» EXERCISE BRIEF:
Could you print each entry below verbatim while omitting the pictures?
BEGIN
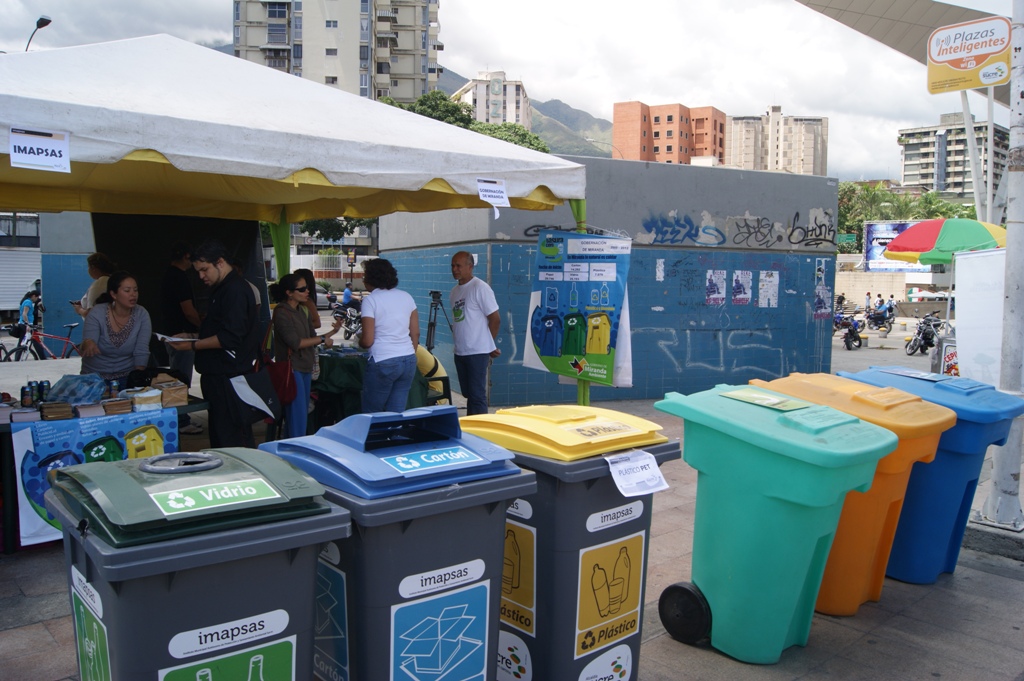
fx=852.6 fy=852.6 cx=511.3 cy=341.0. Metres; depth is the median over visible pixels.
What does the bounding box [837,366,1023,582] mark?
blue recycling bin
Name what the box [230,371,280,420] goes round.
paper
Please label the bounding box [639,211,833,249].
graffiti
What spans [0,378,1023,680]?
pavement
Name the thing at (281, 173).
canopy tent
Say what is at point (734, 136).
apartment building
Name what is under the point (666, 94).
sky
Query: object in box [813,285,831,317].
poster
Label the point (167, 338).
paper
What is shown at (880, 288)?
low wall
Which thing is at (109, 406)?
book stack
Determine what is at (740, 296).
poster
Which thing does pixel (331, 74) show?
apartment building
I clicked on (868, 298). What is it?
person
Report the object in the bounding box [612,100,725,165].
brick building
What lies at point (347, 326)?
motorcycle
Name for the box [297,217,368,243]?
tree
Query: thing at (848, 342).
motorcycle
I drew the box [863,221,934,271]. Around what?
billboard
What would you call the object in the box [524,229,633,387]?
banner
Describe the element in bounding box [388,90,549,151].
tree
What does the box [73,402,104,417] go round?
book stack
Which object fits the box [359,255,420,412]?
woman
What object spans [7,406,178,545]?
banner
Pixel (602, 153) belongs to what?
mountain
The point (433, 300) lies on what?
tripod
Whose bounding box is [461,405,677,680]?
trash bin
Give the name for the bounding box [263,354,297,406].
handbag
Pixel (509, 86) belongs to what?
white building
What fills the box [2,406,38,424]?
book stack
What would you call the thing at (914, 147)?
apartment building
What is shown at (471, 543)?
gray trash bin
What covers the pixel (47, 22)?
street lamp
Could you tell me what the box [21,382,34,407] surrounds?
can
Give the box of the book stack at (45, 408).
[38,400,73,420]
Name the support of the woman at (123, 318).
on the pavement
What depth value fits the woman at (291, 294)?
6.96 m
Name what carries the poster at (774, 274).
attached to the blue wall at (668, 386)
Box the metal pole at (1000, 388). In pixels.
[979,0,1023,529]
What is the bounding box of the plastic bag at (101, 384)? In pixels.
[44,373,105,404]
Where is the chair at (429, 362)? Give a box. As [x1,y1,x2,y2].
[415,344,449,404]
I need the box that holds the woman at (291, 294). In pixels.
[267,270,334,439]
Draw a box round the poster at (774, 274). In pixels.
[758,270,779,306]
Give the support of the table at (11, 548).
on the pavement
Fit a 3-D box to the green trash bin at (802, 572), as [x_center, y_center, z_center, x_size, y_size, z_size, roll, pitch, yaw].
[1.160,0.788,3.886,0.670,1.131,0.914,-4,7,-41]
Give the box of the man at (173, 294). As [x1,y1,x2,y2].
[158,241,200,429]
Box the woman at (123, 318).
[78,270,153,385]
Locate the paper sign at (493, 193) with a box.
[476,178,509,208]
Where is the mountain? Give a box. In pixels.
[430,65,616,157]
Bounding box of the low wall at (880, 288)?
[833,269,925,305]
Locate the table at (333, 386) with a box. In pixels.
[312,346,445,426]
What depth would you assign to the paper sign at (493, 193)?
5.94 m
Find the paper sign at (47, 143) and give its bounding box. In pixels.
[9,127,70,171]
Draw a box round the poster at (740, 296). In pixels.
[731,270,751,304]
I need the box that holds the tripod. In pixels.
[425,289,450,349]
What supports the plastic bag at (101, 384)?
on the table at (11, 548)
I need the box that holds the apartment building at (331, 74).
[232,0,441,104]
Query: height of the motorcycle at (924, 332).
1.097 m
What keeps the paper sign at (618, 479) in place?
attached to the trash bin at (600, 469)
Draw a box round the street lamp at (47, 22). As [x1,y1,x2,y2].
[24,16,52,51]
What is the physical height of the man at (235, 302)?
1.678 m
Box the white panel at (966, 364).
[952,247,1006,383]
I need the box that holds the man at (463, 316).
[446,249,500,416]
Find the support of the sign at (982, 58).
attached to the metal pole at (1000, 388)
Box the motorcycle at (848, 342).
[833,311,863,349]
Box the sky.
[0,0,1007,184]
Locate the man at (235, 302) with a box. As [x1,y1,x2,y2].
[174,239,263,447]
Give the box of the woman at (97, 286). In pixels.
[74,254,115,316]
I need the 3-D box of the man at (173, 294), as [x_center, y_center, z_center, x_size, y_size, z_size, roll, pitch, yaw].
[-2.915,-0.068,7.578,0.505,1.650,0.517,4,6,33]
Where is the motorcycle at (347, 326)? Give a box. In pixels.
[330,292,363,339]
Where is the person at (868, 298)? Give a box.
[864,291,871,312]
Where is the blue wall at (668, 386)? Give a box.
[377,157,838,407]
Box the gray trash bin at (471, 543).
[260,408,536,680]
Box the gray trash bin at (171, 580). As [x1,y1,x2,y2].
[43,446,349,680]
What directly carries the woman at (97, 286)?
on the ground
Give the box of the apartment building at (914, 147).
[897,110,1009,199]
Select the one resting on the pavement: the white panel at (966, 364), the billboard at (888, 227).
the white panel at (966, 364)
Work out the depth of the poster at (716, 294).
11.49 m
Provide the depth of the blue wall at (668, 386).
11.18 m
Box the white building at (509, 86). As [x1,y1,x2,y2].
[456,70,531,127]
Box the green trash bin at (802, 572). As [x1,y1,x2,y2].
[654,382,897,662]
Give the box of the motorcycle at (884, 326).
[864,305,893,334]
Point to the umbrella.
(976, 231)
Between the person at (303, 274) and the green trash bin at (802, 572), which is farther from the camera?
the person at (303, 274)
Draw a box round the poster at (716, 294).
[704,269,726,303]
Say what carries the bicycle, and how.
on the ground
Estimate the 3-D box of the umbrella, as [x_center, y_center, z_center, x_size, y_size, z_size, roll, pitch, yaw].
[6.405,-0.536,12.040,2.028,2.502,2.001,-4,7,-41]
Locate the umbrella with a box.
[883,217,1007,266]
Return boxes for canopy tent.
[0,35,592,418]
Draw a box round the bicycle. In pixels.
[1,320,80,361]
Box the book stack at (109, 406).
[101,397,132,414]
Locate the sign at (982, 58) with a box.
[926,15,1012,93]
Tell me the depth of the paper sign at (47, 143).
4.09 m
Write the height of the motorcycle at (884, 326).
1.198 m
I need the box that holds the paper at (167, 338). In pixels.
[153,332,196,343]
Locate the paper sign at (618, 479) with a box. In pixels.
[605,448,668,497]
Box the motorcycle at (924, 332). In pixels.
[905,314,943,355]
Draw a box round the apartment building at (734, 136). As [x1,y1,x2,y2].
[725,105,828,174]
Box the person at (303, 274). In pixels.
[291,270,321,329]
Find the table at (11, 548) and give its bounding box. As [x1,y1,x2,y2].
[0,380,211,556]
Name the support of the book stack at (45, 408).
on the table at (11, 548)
END
» RESULT:
fx=852.6 fy=852.6 cx=511.3 cy=341.0. Metres; depth is the median over visible pixels.
What does the bounding box [837,366,1023,582] mark?
blue recycling bin
Name what the box [230,371,280,420] goes round.
paper
Please label the bounding box [639,211,833,249].
graffiti
What spans [0,378,1023,680]?
pavement
Name the thing at (281, 173).
canopy tent
Say what is at point (734, 136).
apartment building
Name what is under the point (666, 94).
sky
Query: object in box [813,285,831,317].
poster
Label the point (167, 338).
paper
What is shown at (880, 288)?
low wall
Which thing is at (109, 406)?
book stack
Determine what is at (740, 296).
poster
Which thing does pixel (331, 74) show?
apartment building
I clicked on (868, 298). What is it?
person
Report the object in the bounding box [612,100,725,165].
brick building
What lies at point (347, 326)?
motorcycle
Name for the box [297,217,368,243]?
tree
Query: thing at (848, 342).
motorcycle
I drew the box [863,221,934,271]. Around what?
billboard
What would you call the object in the box [524,229,633,387]?
banner
Describe the element in bounding box [388,90,549,151].
tree
What does the box [73,402,104,417] go round?
book stack
Which object fits the box [359,255,420,412]?
woman
What object spans [7,406,178,545]?
banner
Pixel (602, 153) belongs to what?
mountain
The point (433, 300) lies on what?
tripod
Whose bounding box is [461,405,677,680]?
trash bin
Give the name for the bounding box [263,354,297,406].
handbag
Pixel (509, 86) belongs to what?
white building
What fills the box [2,406,38,424]?
book stack
What would you call the thing at (914, 147)?
apartment building
What is shown at (471, 543)?
gray trash bin
What covers the pixel (47, 22)?
street lamp
Could you tell me what the box [21,382,34,407] surrounds?
can
Give the box of the book stack at (45, 408).
[38,400,73,420]
Name the support of the woman at (123, 318).
on the pavement
What depth value fits the woman at (291, 294)?
6.96 m
Name what carries the poster at (774, 274).
attached to the blue wall at (668, 386)
Box the metal pole at (1000, 388). In pixels.
[979,0,1023,529]
What is the bounding box of the plastic bag at (101, 384)? In pixels.
[44,373,105,404]
Where is the chair at (429, 362)? Give a box. As [x1,y1,x2,y2].
[415,344,449,404]
I need the box that holds the woman at (291, 294). In pixels.
[267,270,334,439]
Draw a box round the poster at (774, 274). In pixels.
[758,270,779,306]
Give the support of the table at (11, 548).
on the pavement
Fit a 3-D box to the green trash bin at (802, 572), as [x_center, y_center, z_center, x_size, y_size, z_size, roll, pitch, yaw].
[1.160,0.788,3.886,0.670,1.131,0.914,-4,7,-41]
Give the box of the man at (173, 294). As [x1,y1,x2,y2].
[158,241,200,429]
Box the woman at (123, 318).
[78,270,153,385]
Locate the paper sign at (493, 193) with a box.
[476,178,509,208]
Where is the mountain? Give a box. In pixels.
[430,65,616,157]
Bounding box of the low wall at (880, 288)?
[833,269,925,305]
Locate the table at (333, 386) with a box. In pixels.
[312,346,445,426]
What depth would you assign to the paper sign at (493, 193)?
5.94 m
Find the paper sign at (47, 143) and give its bounding box. In pixels.
[9,127,70,171]
Draw a box round the poster at (740, 296). In pixels.
[731,270,751,304]
I need the box that holds the tripod. In pixels.
[425,289,450,349]
What supports the plastic bag at (101, 384)?
on the table at (11, 548)
I need the box that holds the apartment building at (331, 74).
[232,0,441,104]
Query: height of the motorcycle at (924, 332).
1.097 m
What keeps the paper sign at (618, 479) in place?
attached to the trash bin at (600, 469)
Draw a box round the street lamp at (47, 22). As [x1,y1,x2,y2].
[24,16,52,51]
What is the physical height of the man at (235, 302)?
1.678 m
Box the white panel at (966, 364).
[952,247,1006,383]
I need the box that holds the man at (463, 316).
[446,249,500,416]
Find the support of the sign at (982, 58).
attached to the metal pole at (1000, 388)
Box the motorcycle at (848, 342).
[833,311,863,349]
Box the sky.
[0,0,1007,184]
Locate the man at (235, 302) with a box. As [x1,y1,x2,y2].
[174,239,263,447]
Give the box of the woman at (97, 286). In pixels.
[74,254,115,316]
I need the 3-D box of the man at (173, 294), as [x_center, y_center, z_center, x_size, y_size, z_size, roll, pitch, yaw].
[-2.915,-0.068,7.578,0.505,1.650,0.517,4,6,33]
Where is the motorcycle at (347, 326)? Give a box. In pixels.
[330,292,363,339]
Where is the person at (868, 298)? Give a box.
[864,291,871,312]
Where is the blue wall at (668, 386)? Give a box.
[377,157,838,407]
Box the gray trash bin at (471, 543).
[260,408,536,680]
Box the gray trash bin at (171, 580). As [x1,y1,x2,y2].
[43,446,349,680]
What directly carries the woman at (97, 286)?
on the ground
Give the box of the apartment building at (914, 147).
[897,110,1009,199]
Select the one resting on the pavement: the white panel at (966, 364), the billboard at (888, 227).
the white panel at (966, 364)
Work out the depth of the poster at (716, 294).
11.49 m
Provide the depth of the blue wall at (668, 386).
11.18 m
Box the white building at (509, 86). As [x1,y1,x2,y2].
[456,70,531,127]
Box the green trash bin at (802, 572). As [x1,y1,x2,y2].
[654,382,897,662]
Give the box of the motorcycle at (884, 326).
[864,305,893,334]
Point to the umbrella.
(976, 231)
Between the person at (303, 274) and the green trash bin at (802, 572), which is farther from the camera?
the person at (303, 274)
Draw a box round the poster at (716, 294).
[704,269,726,303]
Say what carries the bicycle, and how.
on the ground
Estimate the 3-D box of the umbrella, as [x_center, y_center, z_center, x_size, y_size, z_size, roll, pitch, yaw].
[6.405,-0.536,12.040,2.028,2.502,2.001,-4,7,-41]
Locate the umbrella with a box.
[883,217,1007,266]
Return boxes for canopy tent.
[0,35,592,418]
Draw a box round the bicycle. In pixels.
[1,320,80,361]
Box the book stack at (109, 406).
[101,397,132,414]
Locate the sign at (982, 58) with a box.
[926,15,1012,93]
Tell me the depth of the paper sign at (47, 143).
4.09 m
Write the height of the motorcycle at (884, 326).
1.198 m
I need the box that holds the paper at (167, 338). In pixels.
[153,332,196,343]
Locate the paper sign at (618, 479) with a box. In pixels.
[605,448,668,497]
Box the motorcycle at (924, 332). In pixels.
[905,314,943,355]
Draw a box round the apartment building at (734, 136). As [x1,y1,x2,y2].
[725,105,828,174]
Box the person at (303, 274). In pixels.
[291,270,321,329]
Find the table at (11, 548) and give its bounding box. As [x1,y1,x2,y2].
[0,380,211,556]
Name the support of the book stack at (45, 408).
on the table at (11, 548)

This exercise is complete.